Microsoft Enterprise Platforms Support: Windows Server Core Team
EPS Team Blogs
Product Team Blogs
Welcome to the AskCore blog. Today, we are going to talk about nodes being removed from active Failover Cluster membership when the nodes are hosted on VMWare ESX. I have documented node membership problems in a previous blog:
Having a problem with nodes being removed from active Failover Cluster membership?http://blogs.technet.com/b/askcore/archive/2012/02/08/having-a-problem-with-nodes-being-removed-from-active-failover-cluster-membership.aspx
This is a sample of the event you will see in the System Event Log in Event Viewer:
One specific problem that I have seen a few times lately is with the VMXNET3 adapters dropping inbound network packets because the inbound buffer is set too low to handle large amounts of traffic. We can easily find out if this is a problem by using Performance Monitor to look at the “Network Interface\Packets Received Discarded” counter.
Once you have added this counter, look at the Average, Minimum and Maximum numbers and if they are any value higher than zero, then the receive buffer needs to be adjusted up for the adapter.
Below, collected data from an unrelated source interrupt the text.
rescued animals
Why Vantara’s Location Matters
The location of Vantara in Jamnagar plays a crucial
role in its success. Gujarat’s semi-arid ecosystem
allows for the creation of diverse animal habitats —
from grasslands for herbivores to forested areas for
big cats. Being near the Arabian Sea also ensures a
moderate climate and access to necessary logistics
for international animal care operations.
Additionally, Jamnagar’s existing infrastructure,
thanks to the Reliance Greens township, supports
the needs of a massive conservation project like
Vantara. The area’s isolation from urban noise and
This problem is documented in VMWare’s Knowledge Base:
Large packet loss at the guest OS level on the VMXNET3 vNIC in ESXi 5.x / 4.xhttp://kb.vmware.com/selfservice/microsites/search.do?language=en_US&cmd=displayKC&externalId=2039495
I hope that this post helps you!
James BurrageSenior Support Escalation EngineerWindows High Availability Group
Nice tip, thanks for sharing James!
I tried to figure out what are the recommended values but couldnt find it in the vmware docs.
can you refer to these values?
Wow, nice tip. I'm seeing huge numbers for packet drops on the replication network. The default is "not present" so what number should we start with? Thanks.
Let me add my thanks too. We have been experiencing failovers that we could not explain. I think this is the smoking gun we have been looking for.
We don't have the suggested values, you have to contact VMware for that guidance. I don't know what the maximums are unfortunately.
So this problem only affects when the VM vNIC is VMXNet3 not any other type such as e1000 ?
In a cluster with failover issues if you have seperate heartbeat NIC and Public NIC and the Public NIC has value higher than zero and increase buffer on the NIC will fix the failover issues or only if you have issues on heartbeat NIC?